Ahmed flipped off his flashlight and took several silent steps toward the exit. She followed his lead, stowed her light, pulled the hammer from her waistband, and crept after him. As they left the structure and stood on the hard-packed earth facing the monument, the noise grew louder.
“We should go for help. The guard must be here somewhere. He couldn’t have gone far. He probably just went for food.”
“I’ll go. Why don’t you try to get closer and find out what’s going on? If you backtrack through the corridors you can reach a higher vantage point to the left side of the Sphinx,” Ahmed replied as he looked down at the tool clutched in her hand.
Marjorie nodded in agreement, knowing it wasn’t a good plan, but unwilling to risk the safety of another one of her students.
She had to ascertain whether or not someone was damaging the Sphinx, and if Ahmed left the area to search for the guard, he would remain out of harm’s way.

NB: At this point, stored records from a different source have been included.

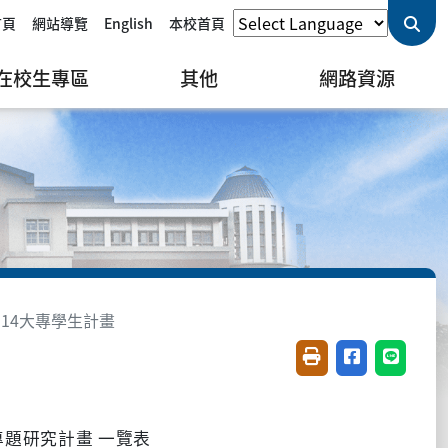
首頁
網站導覽
English
本校首頁
在校生專區
其他
網路資源
114大專學生計畫
友善列印(開新視窗)
分享至臉書(開
分享至 L
專題研究計畫
一覽表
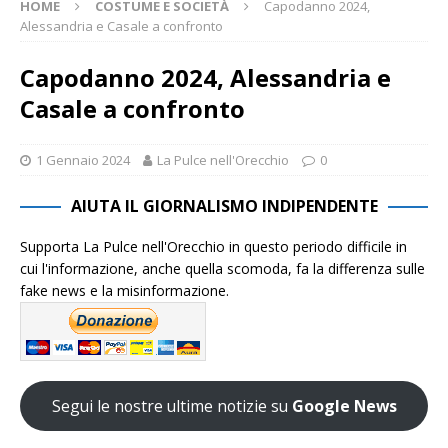
HOME
COSTUME E SOCIETÀ
Capodanno 2024,
Alessandria e Casale a confronto
Capodanno 2024, Alessandria e
Casale a confronto
1 Gennaio 2024
La Pulce nell'Orecchio
0
AIUTA IL GIORNALISMO INDIPENDENTE
Supporta La Pulce nell'Orecchio in questo periodo difficile in
cui l'informazione, anche quella scomoda, fa la differenza sulle
fake news e la misinformazione.
Segui le nostre ultime notizie su
Google News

Once Ahmed was out of sight, Marjorie had to fight to hold back the fear. She was alone, scared, and angry. If someone harmed the Sphinx while she stood nearby and did nothing to try and stop the damage, the guilt would be unbearable.
Marjorie gripped the hammer handle, took a deep breath, and crept back toward the entrance of the burial preparation area.
The scraping sounds grew louder as she inched forward. The silhouette of a man appeared. Marjorie froze, squatting low to the ground to minimize her outline. She squinted into the darkness, unable to make out the man’s identity.
The figure knelt near the left paw of the Sphinx, but she couldn’t see what he was doing. Suddenly, the man stood and ran away, scaling the fence separating it from the road. Kamal! Marjorie leapt to her feet, ready to call out, but before the words could be spoken, a massive explosion vaulted her to the side, throwing her into the bottom of the excavated trench in front of the Sphinx.